Next, we have Christine O’Donnell who is, unfortunately, completely uninformed about the realities of the Constitution that she proposes to defend. The separation of church and state is definitely a well-regarded institution. Taking O’Donnell to the “You’re seriously a politician?” prom is Rand Paul, who managed to forsake everything he once stood for in order to gather a Kentucky voter base. Deeply held beliefs? Who needs them? He just wants to be a congressman!
And riding over this whole circus is Barack Obama, the Great Communicator who wanted change and hope and transparency but brought more of the same, according to most of the South and the conservative voting bloc. All of this is “seriously” commented upon by Jon Stewart, the comedian who became the voice of a generation.
This is all staggeringly important for the generation of young adults, the people who are finally starting to tear the reins of governance from the hands of the Boomers. We are at a crux, a time of actual non-Obama-endorsed change. The people we elect in the next several cycles are the ones who will be making the policies that will shape our future more than anyone else’s, and we might well have to choose between presidential candidates whose strengths lie in rhetoric and Caribou Barbie, respectively. This is not a good time to be deciding which politicians to back.
Compounding the issue is a general ignorance among our age group of the political realities of our state and nation, an ignorance served up in tandem with a cynicism among those who’ve made it their mission to be politically astute. Those who are informed and qualified realize that government today is a puppet show of which they want no part; those who don’t know don’t care.

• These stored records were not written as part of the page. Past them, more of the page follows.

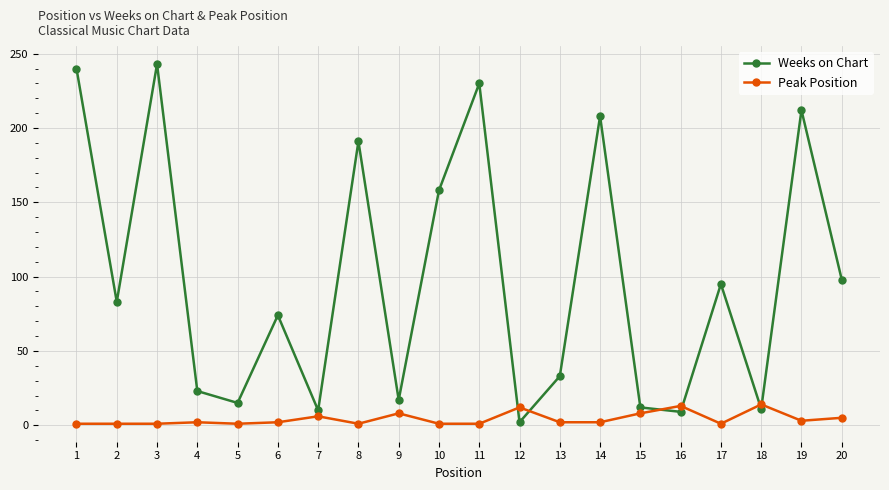

How many times do Weeks on Chart and Peak Position cross each other?

6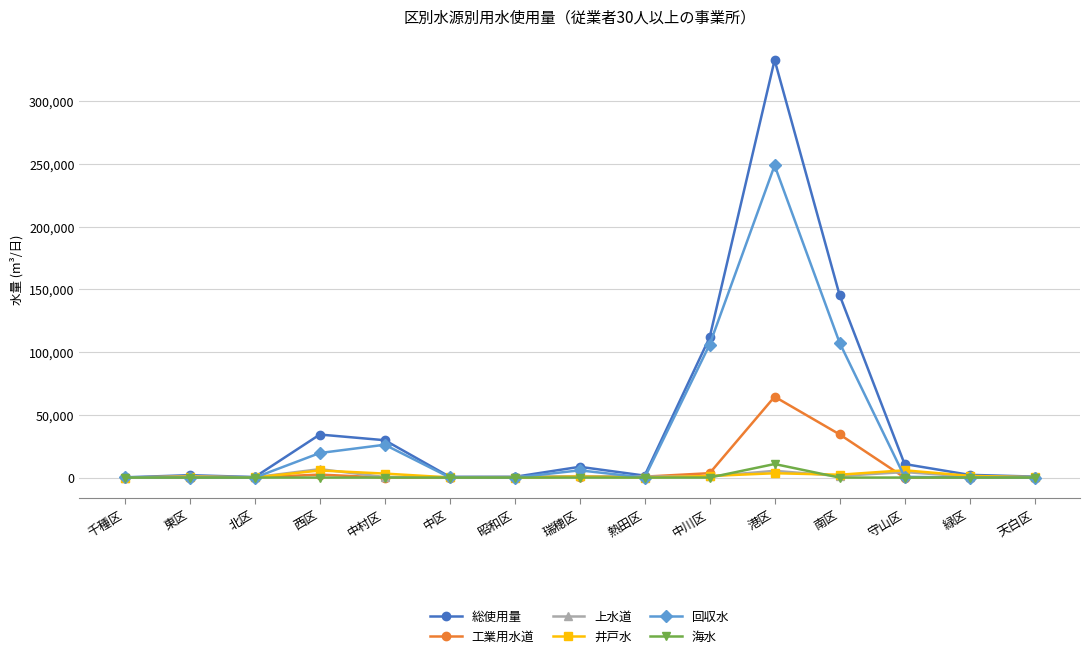

How many lines are shown in the chart?

6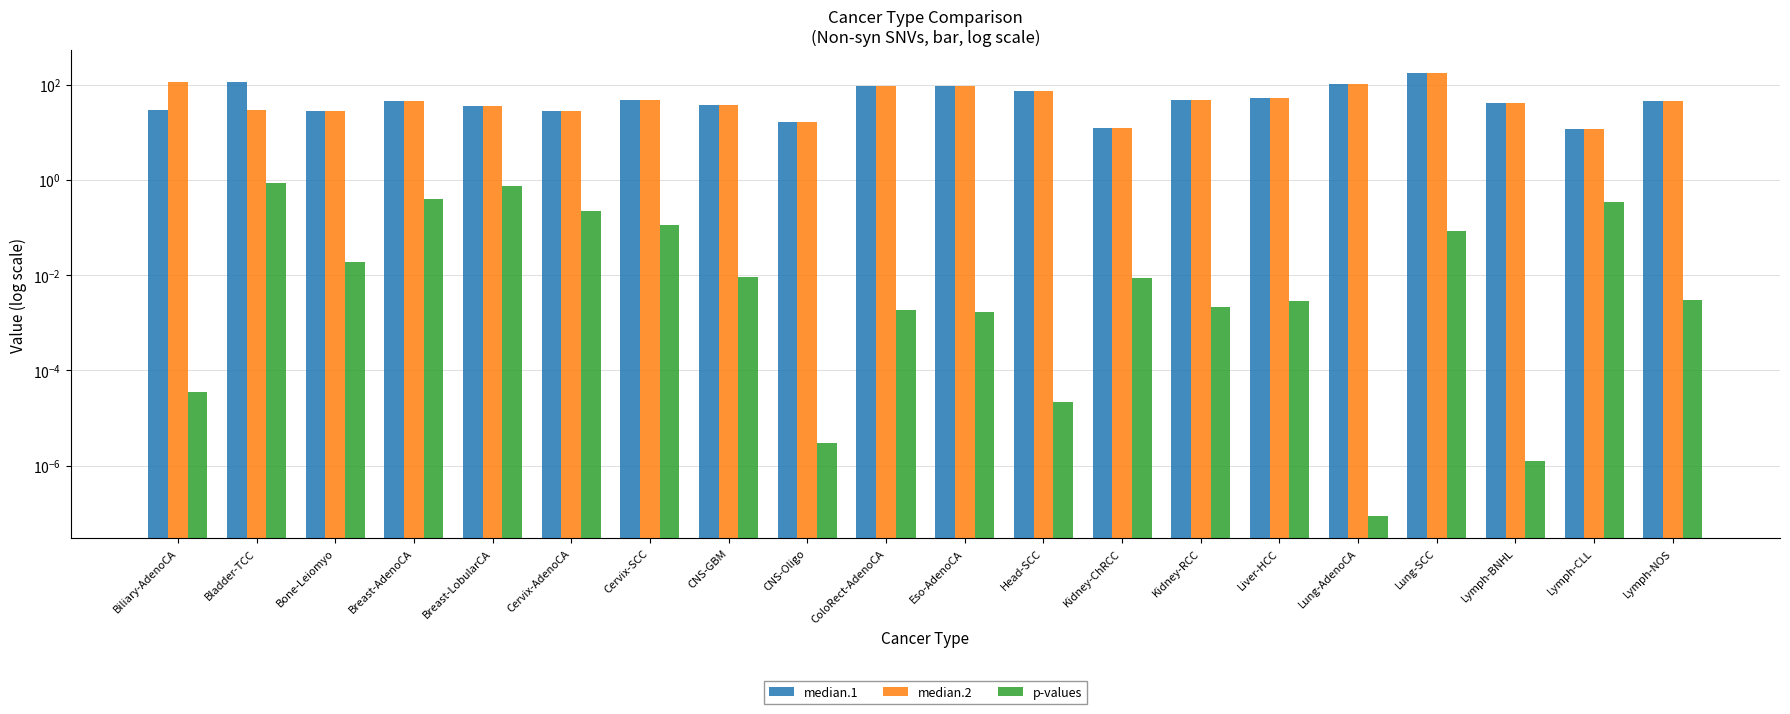

At which category is the sum across all series the highest?

Lung-SCC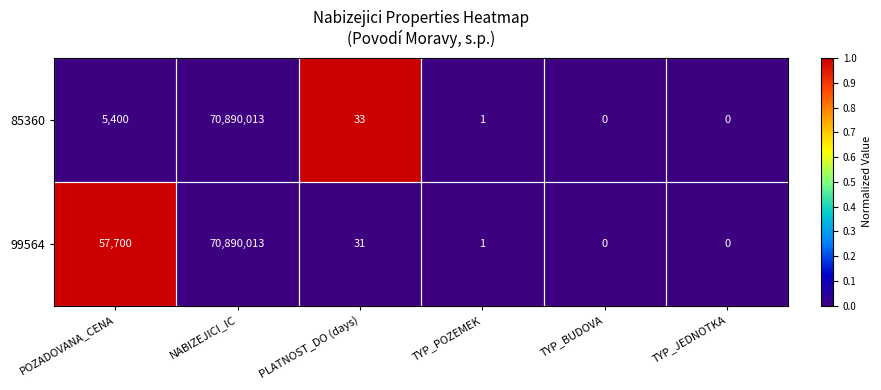

Which series changed the most between PLATNOST_DO (days) and TYP_POZEMEK?

85360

So we’re stuck against a rising tide of ridiculous characters who have made it a personal mission to take up the mantle of governance in order to advance a personal agenda. Every assumption a rational person can make is now called into question as “elitism,” and for the first time in history the word “progressive” has taken on negative connotations.
The solution is savvy and willingness of the knowing to bite the bullet and contribute to the discussion. If we want the best among us to rule, they’d better come forward soon or we might be doomed to a real political circus presided over by a comedian ringmaster.